With almost 60 percent of the world’s population now online, traffic continues to grow.
Not long ago, it was a foregone conclusion that mobile devices would cannibalize all the Internet traffic from wireline networks. While slightly more than half of data traffic is generated via mobile devices, the industry accepts that both wireless and wireline networks should work hand-in-glove.
Network operators are considering how to converge wireline and wireless operations. These concepts, called fixed-mobile convergence or wireless wireline convergence (WWC), are based on 3rd Generation Partnership Project (3GPP) standards as well as Broadband Forum (BBF) standards and architectural definitions. Intel has a long history of open innovation in cable, wireline and 5G wireless core networks, which gives us a unique perspective on convergence, among other topics.

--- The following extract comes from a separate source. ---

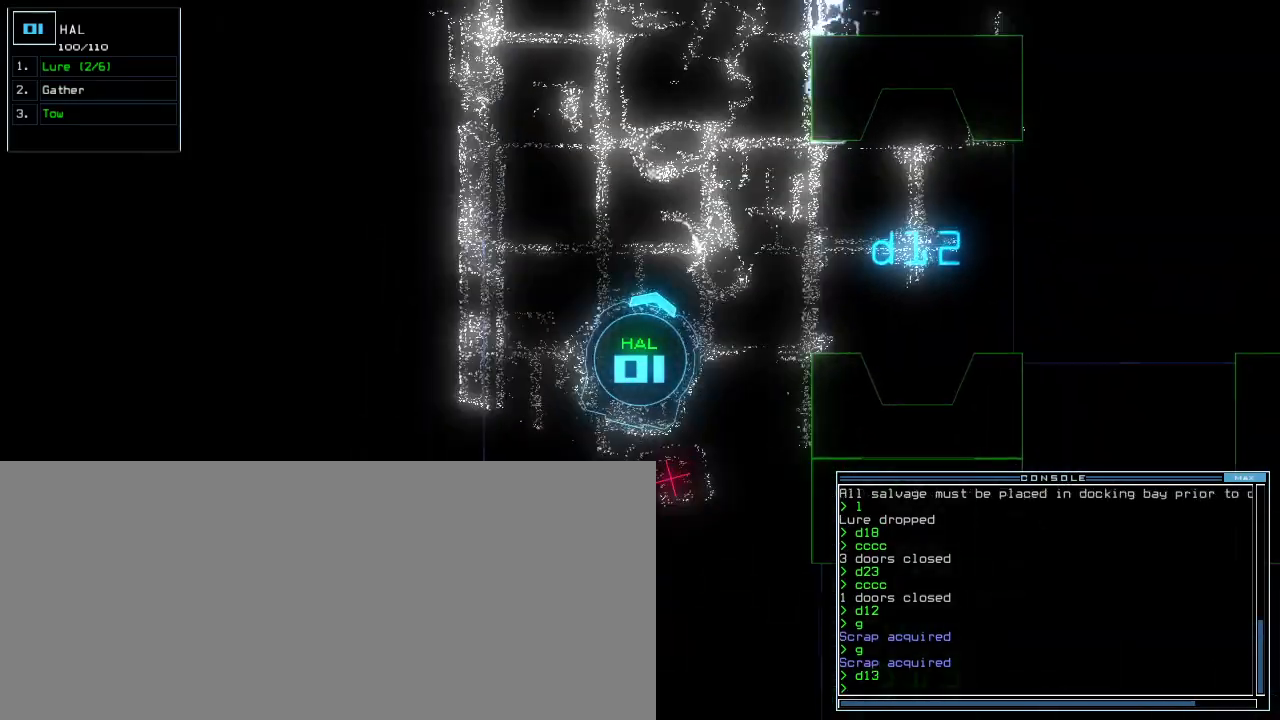
{"keys": ["up"], "events": [[220, "left", "up"], [420, "right", "down"], [500, "right", "up"]]}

Today, data traffic throughput and availability are still the most important key performance indicators (KPIs) in any network, but operators are increasingly focused on improving power efficiency to reduce costs and support sustainability targets.
With Network X just having completed, it’s the perfect time to recap Intel’s work to drive advances in throughput performance, run-time power management, and WWC based on proposed BBF and 3GPP 5G standards. I will share where we’ve been, so I can preview where we can go together.
Breakthrough Performance for BNG, AGF Workloads
Intel continues to deliver breakthrough performance and power with 4th Gen Intel® Xeon® Scalable processors designed and optimized for a range of broadly deployed network workloads and environments, delivering lower latency, higher throughput, deterministic performance, and extended supply life. These processors have more cores, more cache, more memory bandwidth, more + faster IO, and more accelerators and instructions in addition to the architectural advantages from a balance of compute, IO, and memory.
In recent months, we worked with ecosystem partners to demonstrate what’s possible with two different network-SKUs from the 4th Gen Intel Scalable family:
- Intel Platinum 8470N (52 cores with 300 W TDP, Base Frequency of 1.70 GHz, Max Turbo Frequency of 3.60 GHz, and 97.5 MB cache)
- Intel Gold 6438N (32 cores with 205 W TDP, Base Frequency of 2.00 GHz, Max Turbo Frequency of 3.60 GHz, and 60 MB cache)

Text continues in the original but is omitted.